Христиану приходилось видеть такие сносные лица, заштопанные хирургами на изуродованных черепах людей, доставленных к ним на стол. Поэтому он не разделял уверенности Гарденбурга, но все же поспешил ответить:

– Конечно, господин лейтенант.

– Уже почти точно можно сказать, – продолжал голос, – что через месяц я буду видеть правым глазом; одно это – уже победа, даже если большего сделать не удастся.

– Конечно, – согласился Христиан. Разговор шел в затемненной комнате виллы, расположенной на прекрасном, залитом зимним солнцем острове Капри в Неаполитанском заливе. Христиан сидел между койками, вытянув перед собой забинтованную, негнущуюся ногу, едва касаясь ею мраморного пола и прислонив костыли к стене.

Другую койку занимал обгоревший танкист. Он был в очень тяжелом состоянии и лежал неподвижно, весь забинтованный, наполняя прохладную комнату с высоким потолком запахом гниющего живого тела, который был хуже трупного запаха. Впрочем, Гарденбург не чувствовал зловония, потому что ему нечем было чувствовать. Расчетливая сестра, воспользовавшись этим счастливым случаем, поместила их рядом: в госпитале, бывшем некогда летней резиденцией преуспевающего лионского фабриканта шелковых изделий, с каждым днем становилось все теснее от непрерывно поступавших с африканского фронта интересных в хирургическом отношении объектов.

Христиан лежал в более крупном госпитале для солдат внизу, под горой. Неделю назад ему дали костыли, и теперь он чувствовал себя свободным человеком.

– Очень хорошо с твоей стороны, Дистль, – сказал Гарденбург, – что ты пришел навестить меня. Стоит заболеть, как люди начинают относиться к тебе как к восьмилетнему мальчишке или как к слабоумному.

– Я очень хотел видеть вас, – сказал Христиан, – и лично поблагодарить за все, что вы для меня сделали. Поэтому, когда я услышал, что вы тоже на острове, я…

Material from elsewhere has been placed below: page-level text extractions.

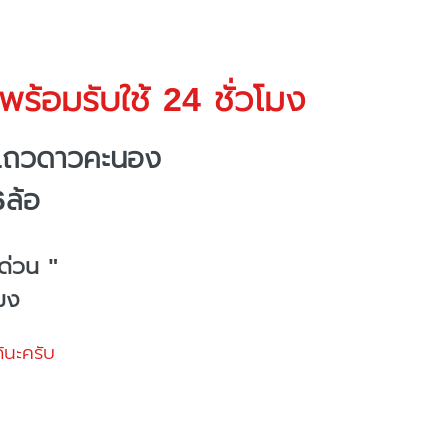
ร้อมรับใช้ 24 ชั่วโมง
งแถวดาวคะนอง
6ล้อ
ด่วน "
โมง
้นะครับ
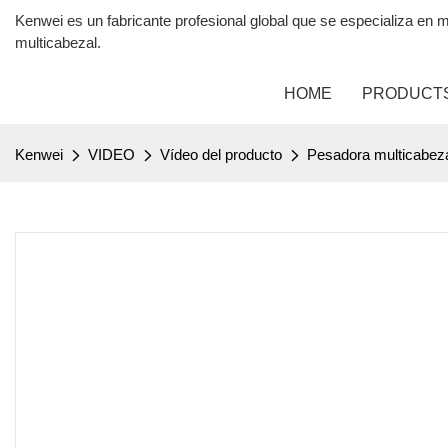
Kenwei es un fabricante profesional global que se especializa 
multicabezal.
HOME
PRODUCT
Kenwei
VIDEO
Vídeo del producto
Pesadora multicabez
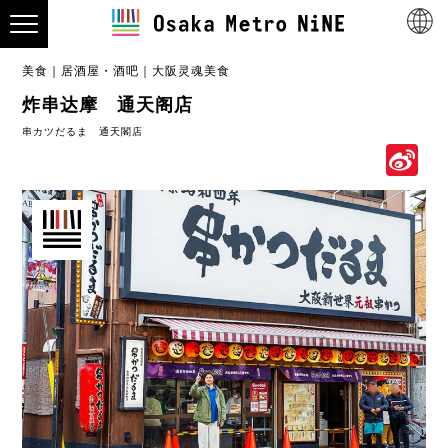
美食
居酒屋・酒吧
大阪灵魂美食
炸串达摩 通天阁店
串カツだるま 通天閣店
S
W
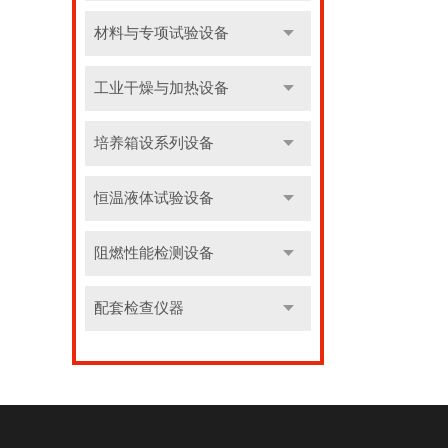
材料与专项试验设备
工业干燥与加热设备
培养箱设系列设备
恒温液体试验设备
阻燃性能检测设备
配套检查仪器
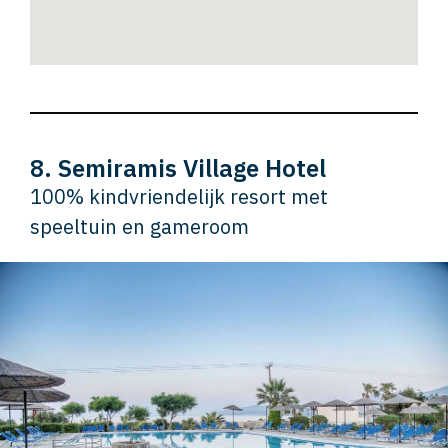
8. Semiramis Village Hotel
100% kindvriendelijk resort met
speeltuin en gameroom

– Глупости! – Удивительно, что голос Гарденбурга звучал все так же отрывисто, резко, сердито, хотя вся прикрывавшая его внешняя оболочка теперь отсутствовала. – Благодарить меня не за что, я спас тебя отнюдь не из любви, уверяю тебя.

– Так точно.

– На мотоцикле было два места, и можно было спасти только две жизни, которые когда-нибудь в другом месте могут оказаться полезными. Если бы нашелся другой, кого я счел бы более ценным для будущих боев, я оставил бы тебя там.

– Понимаю, – сказал Христиан, глядя на гладкие, белые, аккуратно наложенные вокруг головы бинты, совсем не похожие на те, пропитанные кровью, которые он видел последний раз на холме за Эс-Саллумом, когда вдали замирал гул английских самолетов.

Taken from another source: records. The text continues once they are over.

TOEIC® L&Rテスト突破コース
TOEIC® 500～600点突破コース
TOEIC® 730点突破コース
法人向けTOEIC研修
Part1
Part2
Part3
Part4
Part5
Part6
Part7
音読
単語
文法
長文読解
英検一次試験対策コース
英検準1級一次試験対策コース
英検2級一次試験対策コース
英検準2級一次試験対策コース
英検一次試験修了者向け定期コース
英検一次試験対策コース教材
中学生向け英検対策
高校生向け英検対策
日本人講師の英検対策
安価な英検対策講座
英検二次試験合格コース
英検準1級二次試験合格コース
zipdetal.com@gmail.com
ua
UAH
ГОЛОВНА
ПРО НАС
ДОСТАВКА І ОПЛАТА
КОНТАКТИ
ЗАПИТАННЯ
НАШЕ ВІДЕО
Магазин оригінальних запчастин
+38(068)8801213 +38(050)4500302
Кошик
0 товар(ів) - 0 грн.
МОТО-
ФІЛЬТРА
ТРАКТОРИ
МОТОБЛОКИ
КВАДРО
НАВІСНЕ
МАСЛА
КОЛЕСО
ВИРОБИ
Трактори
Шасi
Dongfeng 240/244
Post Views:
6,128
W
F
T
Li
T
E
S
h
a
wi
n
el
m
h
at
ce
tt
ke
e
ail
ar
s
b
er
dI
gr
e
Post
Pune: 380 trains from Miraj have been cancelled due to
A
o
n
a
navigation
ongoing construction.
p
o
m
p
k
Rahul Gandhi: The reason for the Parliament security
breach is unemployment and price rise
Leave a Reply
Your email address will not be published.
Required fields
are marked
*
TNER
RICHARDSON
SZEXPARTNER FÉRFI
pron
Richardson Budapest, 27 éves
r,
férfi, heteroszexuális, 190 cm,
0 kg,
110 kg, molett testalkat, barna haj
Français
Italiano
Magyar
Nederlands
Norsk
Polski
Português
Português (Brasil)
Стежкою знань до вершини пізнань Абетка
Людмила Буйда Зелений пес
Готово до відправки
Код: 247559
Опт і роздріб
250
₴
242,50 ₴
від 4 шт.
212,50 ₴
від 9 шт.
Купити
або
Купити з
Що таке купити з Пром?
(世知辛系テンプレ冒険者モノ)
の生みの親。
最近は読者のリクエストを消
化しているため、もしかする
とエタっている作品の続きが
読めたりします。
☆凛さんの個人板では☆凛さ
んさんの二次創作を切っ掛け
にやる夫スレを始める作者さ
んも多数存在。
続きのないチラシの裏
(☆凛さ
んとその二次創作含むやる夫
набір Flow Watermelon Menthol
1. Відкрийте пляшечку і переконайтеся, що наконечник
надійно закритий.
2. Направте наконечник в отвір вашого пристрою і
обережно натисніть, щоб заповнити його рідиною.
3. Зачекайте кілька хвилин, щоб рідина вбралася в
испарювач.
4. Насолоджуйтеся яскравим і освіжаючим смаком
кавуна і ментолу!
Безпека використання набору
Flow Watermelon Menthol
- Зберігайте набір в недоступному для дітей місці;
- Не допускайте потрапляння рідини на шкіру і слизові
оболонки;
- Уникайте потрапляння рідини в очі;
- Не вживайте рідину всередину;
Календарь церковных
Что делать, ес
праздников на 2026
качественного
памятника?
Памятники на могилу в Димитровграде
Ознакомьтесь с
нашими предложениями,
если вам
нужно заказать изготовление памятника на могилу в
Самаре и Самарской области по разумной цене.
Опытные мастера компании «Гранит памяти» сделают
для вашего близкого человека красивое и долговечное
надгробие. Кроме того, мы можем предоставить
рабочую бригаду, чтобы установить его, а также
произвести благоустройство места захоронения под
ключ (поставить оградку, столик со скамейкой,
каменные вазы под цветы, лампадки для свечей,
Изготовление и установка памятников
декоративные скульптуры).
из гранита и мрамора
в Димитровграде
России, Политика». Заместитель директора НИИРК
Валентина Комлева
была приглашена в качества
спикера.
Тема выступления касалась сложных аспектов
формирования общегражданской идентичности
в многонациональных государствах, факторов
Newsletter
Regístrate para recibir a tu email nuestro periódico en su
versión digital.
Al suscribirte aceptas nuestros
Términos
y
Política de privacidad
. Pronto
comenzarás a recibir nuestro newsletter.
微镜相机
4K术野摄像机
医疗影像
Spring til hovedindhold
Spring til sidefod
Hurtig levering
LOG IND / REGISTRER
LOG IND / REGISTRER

Вошла сестра; это была женщина лет сорока с полным, добрым, материнским лицом.

– Достаточно, – сказала она. Тон у нее был совсем не материнский, а скучающий и деловой. – На сегодня визит окончен.

Она встала у двери в ожидании, пока уйдет Христиан. Он медленно поднялся, взял костыли и пошел, гулко стуча по мраморному полу.

– Я, по крайней мере, буду ходить на своих двух ногах, – произнес Гарденбург.

– Да, господин лейтенант, – сказал Христиан. – Я опять приду навестить вас, если разрешите.

– Если хочешь – пожалуйста, – ответил голос из-под бинтов.

– Сюда, унтер-офицер, – показала сестра.

Христиан неуверенно заковылял к выходу: он совсем недавно научился ходить на костылях. Как приятно было очутиться в коридоре, куда не доносился запах от обгоревшего танкиста.